Comme quoi, le bouddhisme a ses limites…


(Sourire) D’abord, on ne traite pas un ancien Premier ministre comme ça. Ensuite, cela donne l’impression que le gouvernement est mû par l’esprit de vengeance. J’ignore si c’est le cas, ce n’est pas la question. Il faut bien comprendre qu’en politique, la réalité compte moins que la perception de la réalité.
 

Pourtant, l’alliance Lepep recueille 83 % de bonnes opinions dans le dernier  baromètre de DCDM. Rarement l’action d’un gouvernement a si peu divisé. Comme si l’esprit critique était anesthésié...


Parce que le pays est en état de choc. Les fraudes, les scandales, les Mauriciens y sont habitués. Là, ils se sentent victimes d’un pillage d’état. Mais il y a plus marquant dans ce sondage : la 9e et dernière place de Navin Ramgoolam, avec 12 % d’opinions favorables. J’y vois un enterrement politique. La cérémonie a eu lieu le 10 décembre.
 

Comment analysez-vous son exercice de contrition de la semaine dernière ?


Navin Ramgoolam et ses conseillers ont tenté un coup de com’ ; ils se sont loupés. Les gens ont retenu le clash avec Arvin Boolell, le mea culpa est passé au second plan. Sur le discours en lui-même, il admet avoir commis des erreurs, c’est un bon début. Sauf que, derrière, il ne demande pas pardon, il affirme que son épouse lui pardonne ! Ça en dit long sur le personnage. Il aurait pu être plus humble, cela aurait été plus crédible. De toute façon, les Mauriciens se fichent de la vie privée de Navin Ramgoolam aujourd’hui. Ce qui les intéresse, c’est de récupérer l’argent qu’ils ont placé à la BAI pour payer les études de leurs enfants.
 

Vous pensez que les Mauriciens se fichent de la vie privée de leurs dirigeants ?

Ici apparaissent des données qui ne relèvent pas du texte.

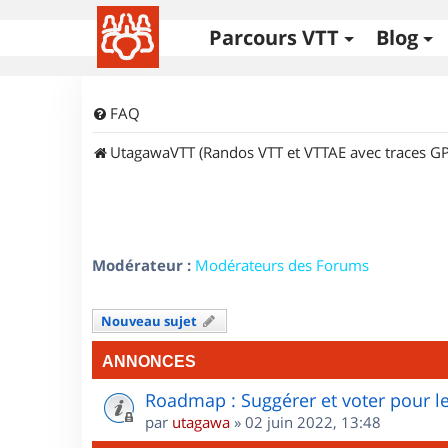
Parcours VTT
Blog
FAQ
UtagawaVTT (Randos VTT et VTTAE avec traces GP
Modérateur :
Modérateurs des Forums
Nouveau sujet
ANNONCES
Roadmap : Suggérer et voter pour le
par
utagawa
»
02 juin 2022, 13:48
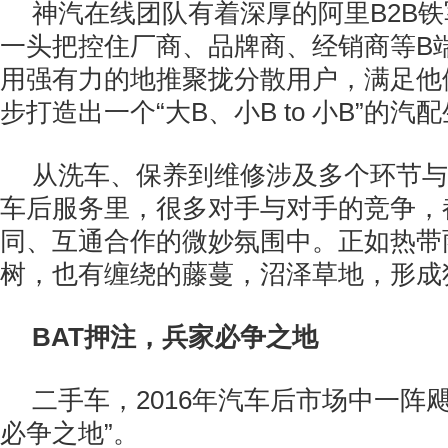
神汽在线团队有着深厚的阿里B2B
一头把控住厂商、品牌商、经销商等B
用强有力的地推聚拢分散用户，满足他
步打造出一个“大B、小B to 小B”的汽
从洗车、保养到维修涉及多个环节与
车后服务里，很多对手与对手的竞争，
同、互通合作的微妙氛围中。正如热带
树，也有缠绕的藤蔓，沼泽草地，形成
BAT押注，兵家必争之地
二手车，2016年汽车后市场中一阵
必争之地”。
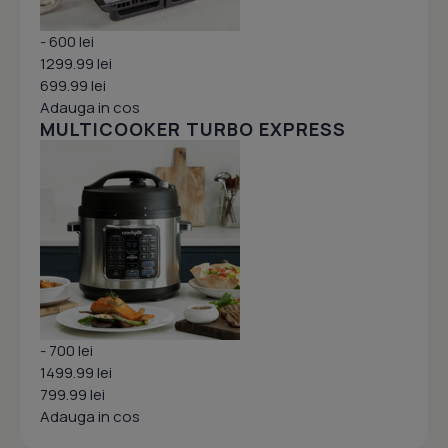
- 600 lei
1299.99 lei
699.99 lei
Adauga in cos
MULTICOOKER TURBO EXPRESS
- 700 lei
1499.99 lei
799.99 lei
Adauga in cos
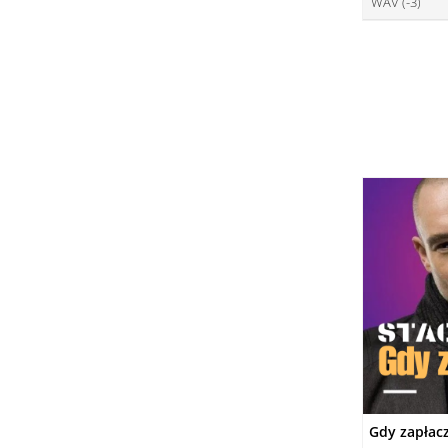
WAV (-3)
ce
DO
ce
DO
DO
Gdy zapłac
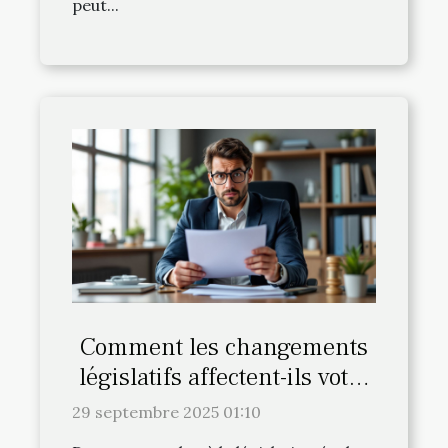
peut...
Comment les changements
législatifs affectent-ils votre
couverture mutuelle ?
29 septembre 2025 01:10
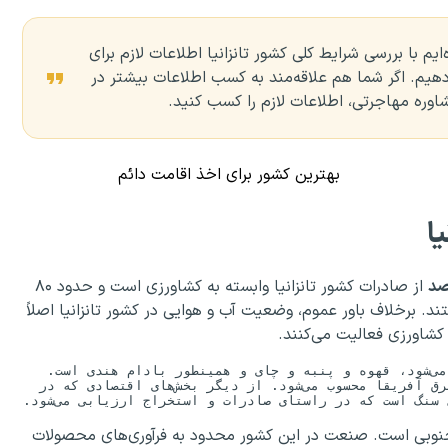
ایم با بررسی شرایط کلی کشور تانزانیا اطلاعات لازم برای
ه دهیم. اگر شما هم علاقه‌مند به کسب اطلاعات بیشتر در
شاوره مهاجرتی، اطلاعات لازم را کسب کنید.
بهترین کشور برای اخذ اقامت دائم
ا
از صادرات کشور تانزانیا وابسته به کشاورزی است و حدود ۸۰
. برخلاف باور عموم، وضعیت آب و هوایی در کشور تانزانیا اصلاً
مهمترین محصولات کشاورزی که در کشور تانزانیا دیده می‌شود، قهوه و پنبه و چای و همینطور بادام هندی است. 
کشور تانزانیا از بزرگترین تولیدکنندگان ماهی در شرق آفریقا محسوب می‌شود. از دیگر بخش‌های اقتصادی که در 
ی جنوبی است. صنعت در این کشور محدود به فرآوری‌های محصولات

Ecoutez, chacun sait que Navin Ramgoolam est un séducteur, qu’il aime les femmes... Mais il était discret, sa vie privée  restait dans les salons. La demande d’injonction de Nandanee Soornack a tout changé. Si cette dame s’était contentée de rester un agent politique de Vacoas, rien de tout cela ne serait arrivé.
 

Quelle personnalité politique auriez vous aimé psychanalyser?


Gaëtan Duval. La plupart de nos dirigeants sont des hommes moyens qui se donnent de l’importance. Gaëtan, lui, était un homme à part. Mais sa psychanalyse aurait demandé du boulot. (L’index sur la tempe) Il y avait du monde là-dedans ! (rires)


Quelle est votre dernière colère ?


Je ne fais plus de colère, j’ai grandi. En 1979, j’ai vu Tess, le film de Roman Polanski. Ça a été un choc. Ce jour-là, je suis tombé amoureux fou de Nastassja Kinski. Si j’avais laissé cette passion m’envahir, elle m’aurait dévoré, j’aurais été malheureux toute ma vie. Le bouddhisme m’a appris à ne pas espérer l’inaccessible. J’ai tendance à me dire qu’un plaisir à ma portée vaut mieux qu’un grand désir qui se dérobe.

 

Modérer ses envies, cela s’appelle la sagesse ?


Cela s’appelle le bonheur. En tout cas, c’est ma conception : be happy in yourself. Cela vous pousse à regarder la beauté des choses, à vivre l’instant présent, admirer, méditer, remercier, chasser le ressentiment, fuir l’envie et la jalousie. Si l’on bâtissait la maison du bonheur, la plus grande pièce en serait la salle d’attente. Je ne sais plus qui a dit cette phrase mais il aurait pu être Mauricien. Bien des hommes de ce pays ont un immense talent pour se rendre malheureux avec des choses insignifiantes. J’ai décidé de renoncer à ce talent, de quitter la salle d’attente, d’entrer dans la maison.